Even though the island’s residents were evacuated, there was a massive disagreement between two volcano scientists who argued about whether or not the evacuation should have happened at all.

Almost everybody evacuates.

I watched this short film again during the middle of the stage 5 lockdown in Victoria. I noticed similarities between the shots in the film, it’s mood and the landscape around me at the time. Maybe it’s because of the comfort of relating what we are going through to something that has been documented. Even if it is a volcano on the brink of exploding and taking a whole island with it.

Maybe the two situations aren’t alike at all. Perhaps the only thing they have in common could be the lack of people in places that were once used to high levels of foot traffic.

In Melbourne right now, there is an alarming presence of snakes, which are emerging all over the city in huge numbers. In the film we are told that thousands of snakes evacuate the mountain housing the volcano and flee into the ocean to their death. We see wild animals taking over the streets.

We see a mountain, smoke spills from its giant cracks.

We see a street, which looks like it would have once been full of life and human activity. The volcano looms in the distance, seeping smoke.

I wonder why this film only goes for 29 minutes. Is it because the film production crew ran out of things to observe in this deserted city? Is it because everything starts looking and feeling the same?

“But in their haste, they had forgotten to switch off the traffic lights”, Herzog narrates over the top of a long still shot. There’s a traffic light with it’s red globe blinking on and off, slowly and rhythmically.


We see the ground; a single slip-on shoe. Maybe someone lost it during the evacuation. I start to think about the speed in which people may have fled.


A mother pig guards her six tiny piglets, all standing in the middle of a bendy road. She looks at the camera. The film crew are intruders. This is her road.


Shops are empty. There’s dust obscuring the windows.
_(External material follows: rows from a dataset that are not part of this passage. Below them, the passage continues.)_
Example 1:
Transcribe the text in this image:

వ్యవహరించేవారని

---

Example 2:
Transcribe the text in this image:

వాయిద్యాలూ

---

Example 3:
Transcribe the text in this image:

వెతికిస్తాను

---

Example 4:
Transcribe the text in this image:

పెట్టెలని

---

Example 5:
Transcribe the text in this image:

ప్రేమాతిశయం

Two donkeys brush past each other as they walk lazily. A live dog. And then a dead one.

How many different ways can a filmmaker show silence? The absence of human activity in a place that is built by humans. A functioning society that is suddenly forced to bail.
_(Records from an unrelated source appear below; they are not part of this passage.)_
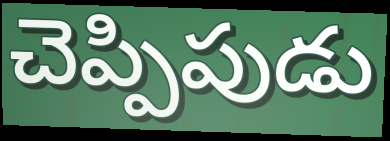
చెప్పిపుడుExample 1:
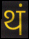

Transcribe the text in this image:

थं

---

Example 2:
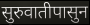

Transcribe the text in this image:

सुरुवातीपासुन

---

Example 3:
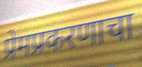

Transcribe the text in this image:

प्रेमप्रकरणाचा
While there may be no volcano, Melbourne is under strict rules that have left the once populated city—deserted. If I stop and hold my breath, there is a distinct silence that envelops the city.

On the 17th of September, a lonely seal swam up the Yarra river, known as Birrarung to the Wurundjeri people. Reporters named the 200kg seal, Salvatore. Every few years, Salvatore ventures from the bay of Port Phillip into the city.

As a result of the global lock down, events like this have been happening all over the world; hundreds of thousands of pink flamingos taking over Mumbai, jackals appearing around Tel Aviv, and mountain goats descending from their perches to the streets in Wales.